I haven’t read any Scandi Noir for a while, but the cold end of August seemed to demand it, so was thrilled to be sent this, sadly the last in the Joona Linna series which has apparently been taking Europe by storm (though I’ve never heard of it…).
Lars Kepler is the pseudonym of writing team Alexander Ahndoril and Alexandra Coelho Ahndoril. With several foreign prize nominations apiece, their brand of high-paced, nasty thriller would suit any Jack Reacher fans wanting to expand a bit into the Scandinavian Crime market.
Joona, our hero, is All Cop, No Trousers. He hurtles around Sweden faster than Harry Hole, with a lethal elbow that cracks many a skull and a penchant for looking deeply with his steel grey eyes. He also has a Sob Story (of course he does!) and some idiot bosses who don’t seem to realise that he is obviously right, at all times, without any evidence of this being needed. He is right because he is a Police, and has a Hunch, and surely that is enough?

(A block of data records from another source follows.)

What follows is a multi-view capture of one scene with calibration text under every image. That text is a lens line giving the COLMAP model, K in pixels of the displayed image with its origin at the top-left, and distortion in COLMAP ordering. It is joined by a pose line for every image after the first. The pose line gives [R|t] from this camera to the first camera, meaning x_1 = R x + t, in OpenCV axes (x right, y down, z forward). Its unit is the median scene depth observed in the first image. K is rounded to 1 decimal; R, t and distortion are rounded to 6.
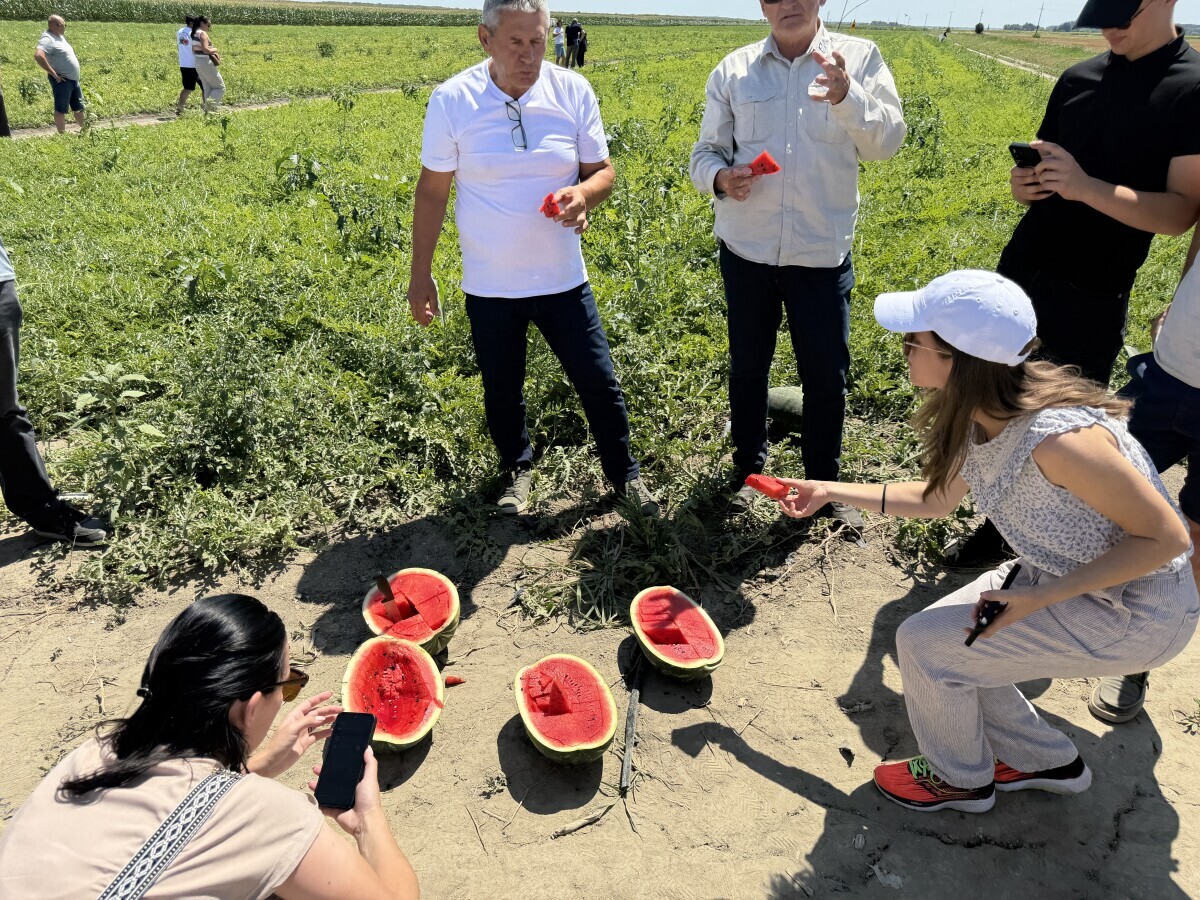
lens RADIAL K [[844.1, 0, 600.0], [0, 844.1, 450.0], [0, 0, 1]] dist [0.138547, -0.286416]
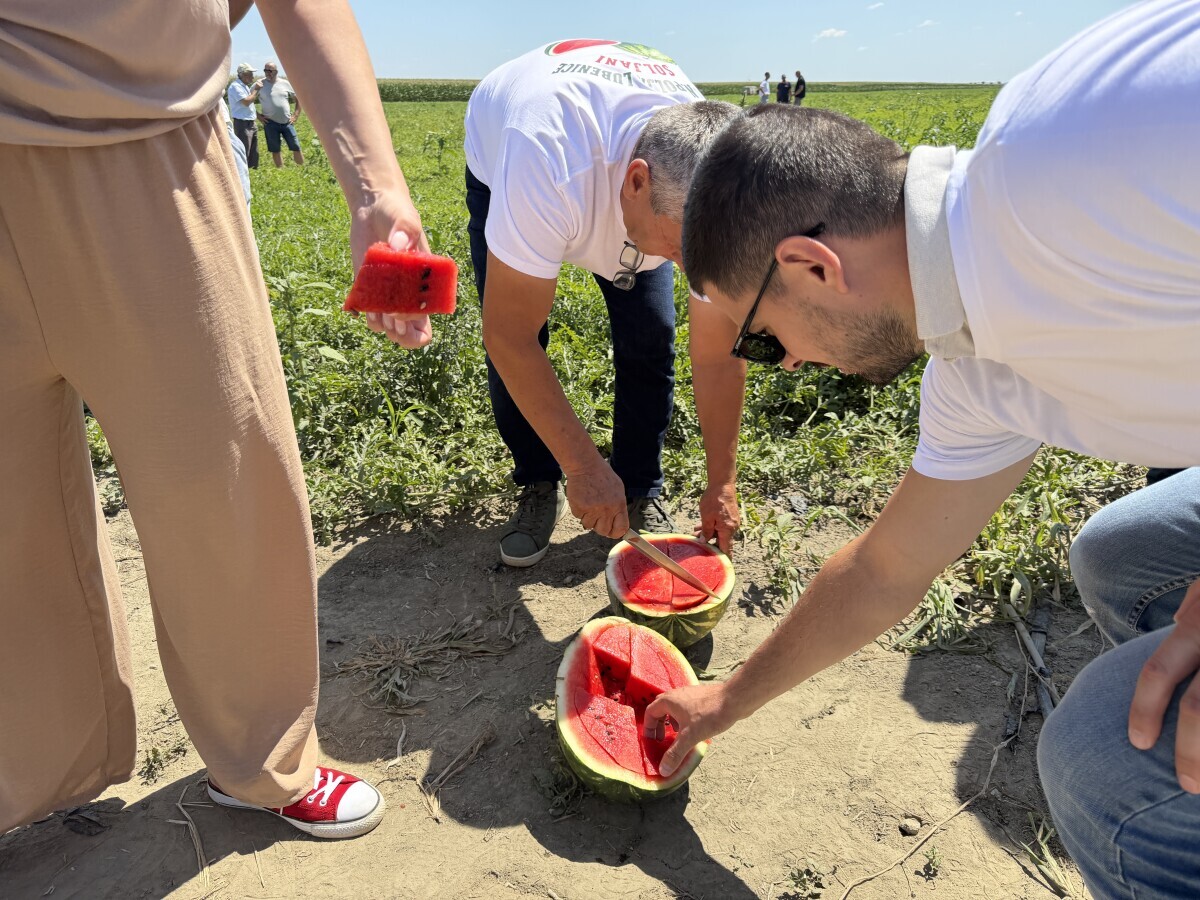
lens RADIAL K [[844.1, 0, 600.0], [0, 844.1, 450.0], [0, 0, 1]] dist [0.138547, -0.286416]
pose [[0.977552, 0.049974, -0.204683, -0.103412], [-0.064031, 0.995980, -0.062638, 0.097710], [0.200730, 0.074338, 0.976822, 0.261114]]
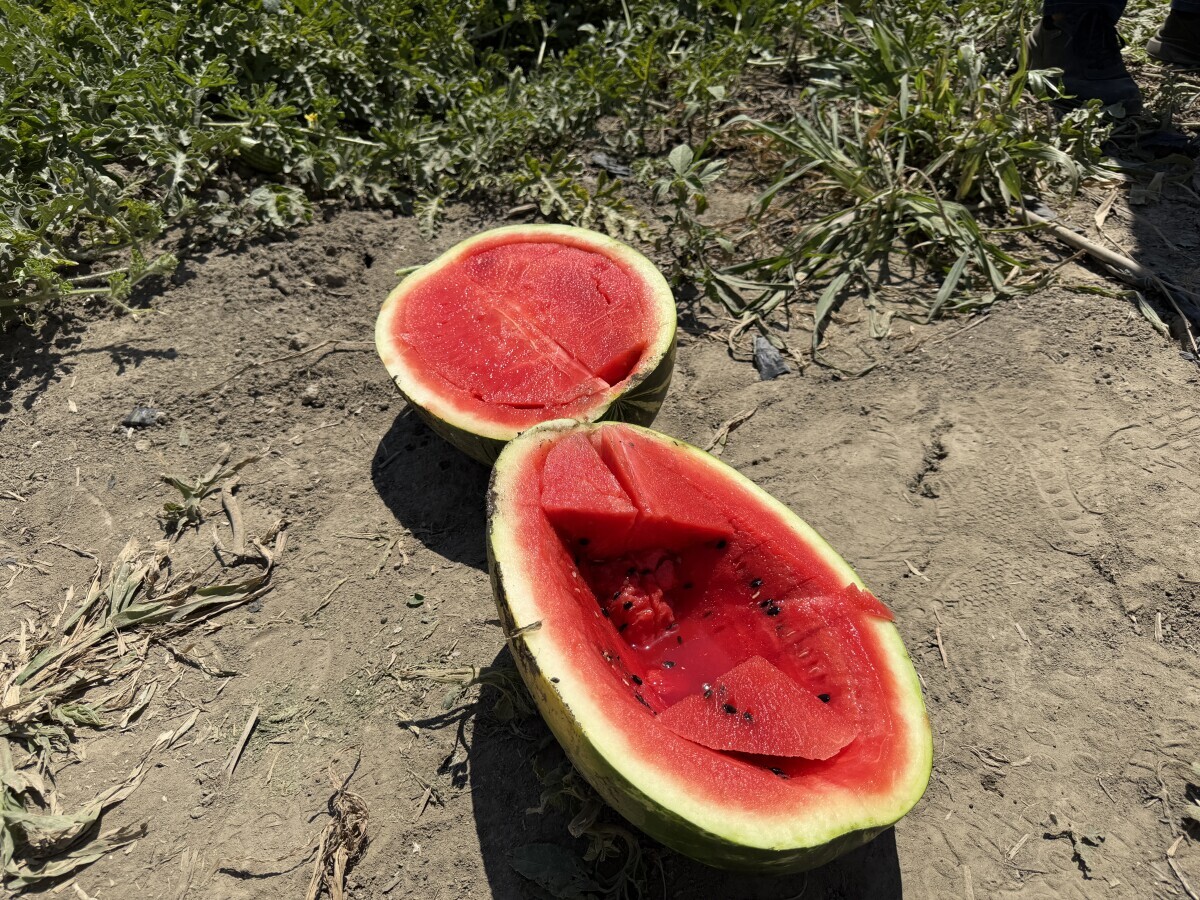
lens RADIAL K [[913.3, 0, 596.7], [0, 913.3, 414.2], [0, 0, 1]] dist [-0.001153, 0.003854]
pose [[0.949881, -0.238440, 0.202169, -0.220950], [0.202359, 0.961923, 0.183726, 0.123734], [-0.238279, -0.133607, 0.961963, 0.538260]]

On the other side is our baddie, convicted serial killer Jurek Walter. Serving a life sentence and kept in solitary confinement, he is still considered extremely dangerous. The hospital he is kept in, however, is a joke, run by a power-mad psychiatrist with a penchant for Fifty Shades of Grey style bondage sessions.
When one of Jurek’s supposed victims is however found wandering down the side of a railway track, thirteen years after he disappeared, Swedish National Security is forced to take drastic measures to find out the truth about Jurek and his crimes.
This book is very very silly, horribly dark in places, massively triggering and told more or less entirely in the present tense. Whilst this should have lent for speedy reading it took me almost two weeks to finish because I kept putting it down for long stretches; for the first half I didn’t really care, I didn’t like Joona and I wasn’t into the investigation. The second half is much much better, mostly because of the introduction of better characters and a more tightly woven structure.
If this were the first, rather than the last in the series, I might have given Lars Kepler another go, but as it is I think I’ll stick to Jo Nesbo and Jussi Adler-Olsen, who does this all much better.